PASSAGE TO READ –

Cloud-based Server Backups with Duplicity and Amazon S3

For years I was backing up my server with website-backup.py, a custom script I wrote to manage data mirroring, do incremental backups and monthly snapshots based on rdiff-backup, rsync, tar and bzip2. All these data were pushed to a storage server hosted at home.

I’ve just replaced my script with duplicity, a tool written by the same author of rdiff-backup. And Amazon S3 cloud storage replaced my home server. Here is how I did it.

First, we need to create an account on Amazon AWS. This is easy and fast. My account was activated in minutes.

Now that you have access to Amazon’s cloud, let’s create a bucket on S3. I used the reversed domain name of the server, which give me a bucket name like com.example.server.backup. With this naming scheme, I can identify the purpose of the bucket by its label only.

(Records from a data collection)
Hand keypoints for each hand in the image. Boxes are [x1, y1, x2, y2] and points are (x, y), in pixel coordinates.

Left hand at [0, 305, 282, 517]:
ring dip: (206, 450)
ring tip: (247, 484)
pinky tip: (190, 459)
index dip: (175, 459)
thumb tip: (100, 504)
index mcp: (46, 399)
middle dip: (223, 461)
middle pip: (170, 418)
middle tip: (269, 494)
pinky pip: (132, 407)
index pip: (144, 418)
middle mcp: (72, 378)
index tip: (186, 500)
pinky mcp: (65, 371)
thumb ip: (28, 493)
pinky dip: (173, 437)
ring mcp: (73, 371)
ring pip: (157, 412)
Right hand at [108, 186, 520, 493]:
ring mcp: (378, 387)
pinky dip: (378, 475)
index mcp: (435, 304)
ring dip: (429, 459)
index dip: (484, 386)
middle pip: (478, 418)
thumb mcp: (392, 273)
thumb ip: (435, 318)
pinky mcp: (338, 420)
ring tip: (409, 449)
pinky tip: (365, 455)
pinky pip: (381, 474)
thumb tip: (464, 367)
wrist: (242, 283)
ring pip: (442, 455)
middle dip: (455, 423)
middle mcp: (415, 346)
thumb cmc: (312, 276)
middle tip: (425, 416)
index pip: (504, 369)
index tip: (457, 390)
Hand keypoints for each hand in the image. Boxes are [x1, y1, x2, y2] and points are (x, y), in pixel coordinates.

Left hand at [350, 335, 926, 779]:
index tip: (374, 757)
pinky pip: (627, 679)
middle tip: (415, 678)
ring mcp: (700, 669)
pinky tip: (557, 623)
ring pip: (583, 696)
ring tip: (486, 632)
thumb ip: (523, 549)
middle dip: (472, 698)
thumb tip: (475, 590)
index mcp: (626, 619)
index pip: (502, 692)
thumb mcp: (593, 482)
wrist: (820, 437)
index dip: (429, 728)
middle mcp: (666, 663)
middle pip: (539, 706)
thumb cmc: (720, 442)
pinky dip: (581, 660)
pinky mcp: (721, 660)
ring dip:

PROBLEM A –
Answer these questions from the duplicity backup post:
(i) Which tools was website-backup.py based on?
(ii) Who wrote duplicity?
(iii) How long did the Amazon AWS account take to be activated?
PROBLEM B –
Say whether each statement agrees with the duplicity backup post, and quote the words that decide it:
(i) The old backups were sent to a storage server hosted at home.
(ii) Activating the Amazon AWS account took several days.
(iii) The S3 bucket was named with the server's domain name in its usual order.
PROBLEM C – Carry the duplicity backup post forward from its last sentence.

RESPONSE AREA A –
(i) rdiff-backup, rsync, tar and bzip2.
(ii) The same author who wrote rdiff-backup.
(iii) Minutes.

RESPONSE AREA B –
(i) Yes: "All these data were pushed to a storage server hosted at home."
(ii) No: "My account was activated in minutes."
(iii) No: "I used the reversed domain name of the server"

RESPONSE AREA C –
Duplicity can use the cheaper RRS storage, but you need at least version 0.6.09. Having a Debian Squeeze, the only way to get a recent version is to install it from the backports:

$ apt-get -t squeeze-backports install duplicity python-boto

Then I created a simple symmetric key with GPG:

$ gpg --gen-key

You absolutely need to provide a passphrase, else Duplicity will refuse to run.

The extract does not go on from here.